Nous sommes descendus dans le sud pour le réveillon de fin d’année. Les premiers amis arrivent la veille. Un restaurateur du port de notre petite ville propose des plateaux de fruits de mer. Nous avions pu goûter chez des amis la qualité de leurs produits. Je commande un plateau simplifié, avec petites huîtres, crevettes roses et à ma grande surprise, le chef du lieu a rajouté des crabes royaux.
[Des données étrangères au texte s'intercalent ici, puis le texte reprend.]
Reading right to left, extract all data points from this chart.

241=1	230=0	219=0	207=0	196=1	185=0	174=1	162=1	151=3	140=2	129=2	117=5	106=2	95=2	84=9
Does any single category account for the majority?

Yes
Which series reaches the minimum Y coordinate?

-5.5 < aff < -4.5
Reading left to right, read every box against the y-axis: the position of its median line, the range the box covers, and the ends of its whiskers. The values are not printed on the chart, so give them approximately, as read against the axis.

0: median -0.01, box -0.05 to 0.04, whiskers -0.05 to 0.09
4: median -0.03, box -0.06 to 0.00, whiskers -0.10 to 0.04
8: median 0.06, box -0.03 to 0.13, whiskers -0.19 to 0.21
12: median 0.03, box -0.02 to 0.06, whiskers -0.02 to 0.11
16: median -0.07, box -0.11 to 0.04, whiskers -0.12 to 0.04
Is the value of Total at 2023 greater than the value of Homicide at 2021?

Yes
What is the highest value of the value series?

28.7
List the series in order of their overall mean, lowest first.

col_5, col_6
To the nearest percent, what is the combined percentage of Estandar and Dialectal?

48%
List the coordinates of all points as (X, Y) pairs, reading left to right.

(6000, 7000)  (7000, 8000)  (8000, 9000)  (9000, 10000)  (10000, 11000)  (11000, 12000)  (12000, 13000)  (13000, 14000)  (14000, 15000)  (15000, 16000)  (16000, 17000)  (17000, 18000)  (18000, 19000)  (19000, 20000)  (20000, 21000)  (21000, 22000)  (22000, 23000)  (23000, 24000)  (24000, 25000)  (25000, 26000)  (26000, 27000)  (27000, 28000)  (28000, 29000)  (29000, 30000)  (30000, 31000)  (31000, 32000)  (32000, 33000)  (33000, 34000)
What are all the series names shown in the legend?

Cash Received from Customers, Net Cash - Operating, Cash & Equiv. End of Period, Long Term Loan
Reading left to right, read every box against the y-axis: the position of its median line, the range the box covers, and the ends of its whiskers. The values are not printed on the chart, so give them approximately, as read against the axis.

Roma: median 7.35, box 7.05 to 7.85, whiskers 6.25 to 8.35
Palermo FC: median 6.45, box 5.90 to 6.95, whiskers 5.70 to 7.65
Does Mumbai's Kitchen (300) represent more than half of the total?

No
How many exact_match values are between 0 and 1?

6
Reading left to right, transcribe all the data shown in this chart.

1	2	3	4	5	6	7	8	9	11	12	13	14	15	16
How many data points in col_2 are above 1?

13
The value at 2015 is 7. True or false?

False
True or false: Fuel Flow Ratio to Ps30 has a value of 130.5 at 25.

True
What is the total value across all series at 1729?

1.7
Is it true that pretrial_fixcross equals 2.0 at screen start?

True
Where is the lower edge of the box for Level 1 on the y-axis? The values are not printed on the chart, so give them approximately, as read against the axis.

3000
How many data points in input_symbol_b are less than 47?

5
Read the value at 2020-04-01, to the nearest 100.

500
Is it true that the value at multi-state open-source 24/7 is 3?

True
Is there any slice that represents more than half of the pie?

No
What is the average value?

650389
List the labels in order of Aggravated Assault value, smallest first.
Pour le déjeuner du 30 décembre, j’ouvre un Champagne Comtes de Champagne Blanc de Blancs Taittinger 2005. Dès la sortie commerciale de ce champagne, j’avais été conquis alors que l’année ne figure pas parmi les plus grandes. Le pschitt est fort, la bulle est conquérante et la couleur très jeune est d’un or aussi conquérant que la bulle. Dès la première gorgée, on entend le champagne qui nous dit : « je suis champagne, je suis LE champagne ». De plus en plus j’aime aller dans le sillage de Jacques Puisais qui considère les vins comme des êtres vivants qui s’expriment comme tels. Car ce champagne s’affirme et nous montre l’image du champagne consensuel. Il en est de plus vifs, de plus typés, mais ce champagne représente la définition du bon champagne. Il est large et joyeux. Les petites huîtres le rendent plus vif, cinglant, alors que les crevettes l’assagissent. Tout est fort agréable et copieux aussi préférons-nous réserver les pinces de crabes pour le dîner.
Pour apprécier les crevettes, j’ai ouvert un Champagne Krug Grande Cuvée Première Génération dont l’étiquette est d’un vert avocat. Il est du milieu des années 80. Le pschitt existe, la bulle est fine et généreuse, et la couleur est d’un bel or ambré. Dès la première gorgée on est saisi par la complexité incroyable de ce champagne. Pour paraphraser la description précédente inspirée de Jacques Puisais, ce champagne nous dit : « je suis le charme ». Car tout en lui, toute cette abondance de complexités ne conduit qu’à une chose, le charme absolu. L’acidité faite de petits fruits roses acides comme la groseille ou la framboise concourt à ce charme. Il est d’une dimension qui dépasse ce que l’on peut concevoir. J’imagine volontiers que ce champagne exprime le souhait ultime du fondateur de Krug, Joseph Krug en 1843.
En attendant les crêpes, je découpe de fines tranches de gouda au cumin qui collent à merveille avec le champagne et les crêpes qui suivent donnent au champagne un supplément de sensualité.
Le Taittinger était LE champagne, le Krug était LE charme. Nous étions au sommet de ce que le champagne peut offrir de plaisir.